I.H.: I finish the book on a hopeful note because I think the struggle between this minority and the normal majority, in terms of human history is really a quite recent thing. That is I think from the beginning of the cultural revolution we began to discover the means because societies began to change radically.
When people I say if you go back two hundred years, 80% of the population in the world was living below what we would call the poverty line. Abject poverty where people were struggling everyday just to feed themselves so under those circumstances it's virtually impossible for people to get educated, to organize, to organize politically, to organize in civil society, to resist tyranny and so I end the book on a hopeful note by pointing to the people in the world today who are struggling and successfully struggling against tyranny and against this minority.
And I think in the long term, it is a good news story and I think particularly when we begin to realize now that we have the scientific knowledge that this minority exists, we can begin to formulate how we deal with them and how we build a more humane and a fair, more equitable, and more peaceful world.
So that's how I end the book, with quotes from various figures who are currently struggling and succeeding in the struggle against this minority.
R.K.: Okay so I'm going to kind of go in to more detail within some of the aspects of the book. As just about everybody who talks about psychopaths describes, you discuss how psychopaths don't have a conscience.
I should take a step back, you don't mention sociopaths. Why not? Why do you just, you refer to the three categories: narcissist, paranoids, and the psychopaths. But from what I understand, sociopaths are a huge additional group, described in DSM-V as the antisocial personality disorder.
I.H.: So I'm using the term psychopath and I would say Rob that there's a lot that isn't known as yet about these conditions and there's a lot about them that psychiatrists and psychologists are still trying to learn about these disorders and even in terms of the definitions there's also a lot that we don't understand and a lot of controversy and a lot of things that are still being argued about.
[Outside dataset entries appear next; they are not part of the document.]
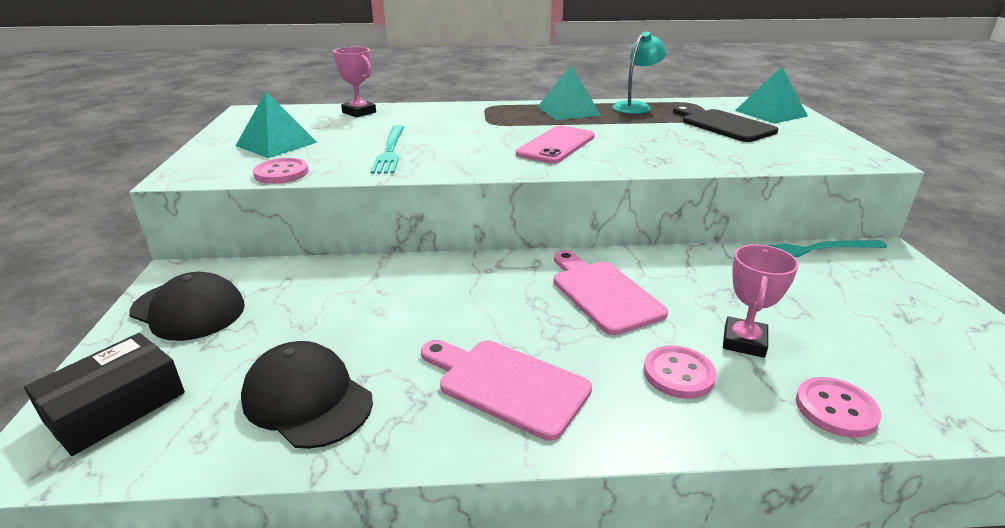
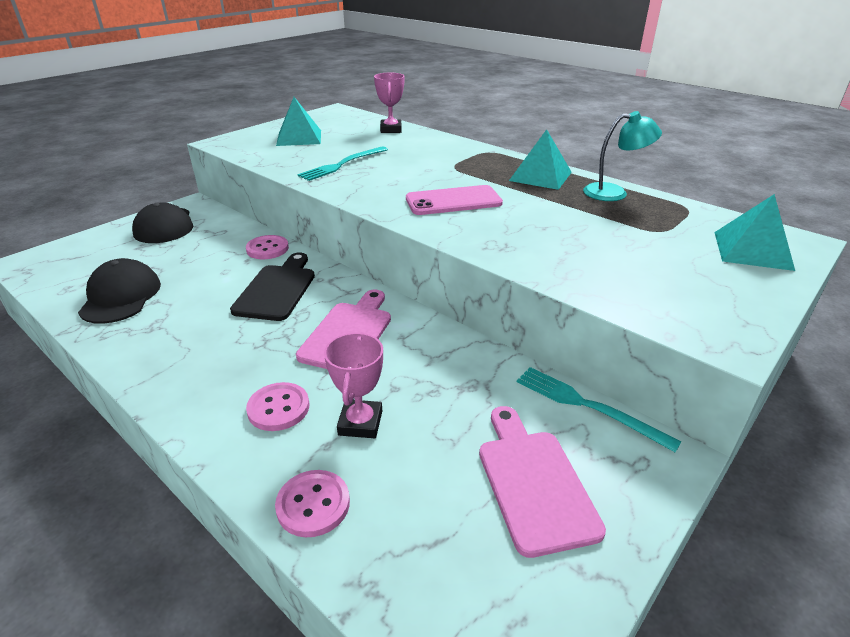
camera: 45 degrees right, 5 degrees up
black box [24,333,185,456] -> none
pink button [253,158,309,184] -> pink button moved to [246,235,289,259]
pink cutting board [421,340,592,441] -> pink cutting board moved to [479,406,606,558]
black cutting board [673,106,778,142] -> black cutting board moved to [230,253,315,321]
pink trophy [723,244,799,358] -> pink trophy turned 60 degrees counterclockwise [324,332,383,438]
So for example as you mention that the sociopaths and psychopaths, sociopath is in DSM as you say, psychopath isn't. But within, I'm concentrating on psychopaths because I think the psychopaths and the absence of conscience of the psychopath is one of the most dangerous facets across all of the personality disorders and so researching psychopathy at the moment, the traditional way of looking at psychopaths and understanding psychopaths is based on Robert Hare's diagnostic which is really a part of that diagnostic is behavior of violence. A previous history of violence. So a lot of the research has been done on prison populations but there's another line of thinking now that is happening, another line of research which goes back really to the original Hervey Clerkey's original book on psychopaths which is less based on violent behavior and more based on the absence of conscience.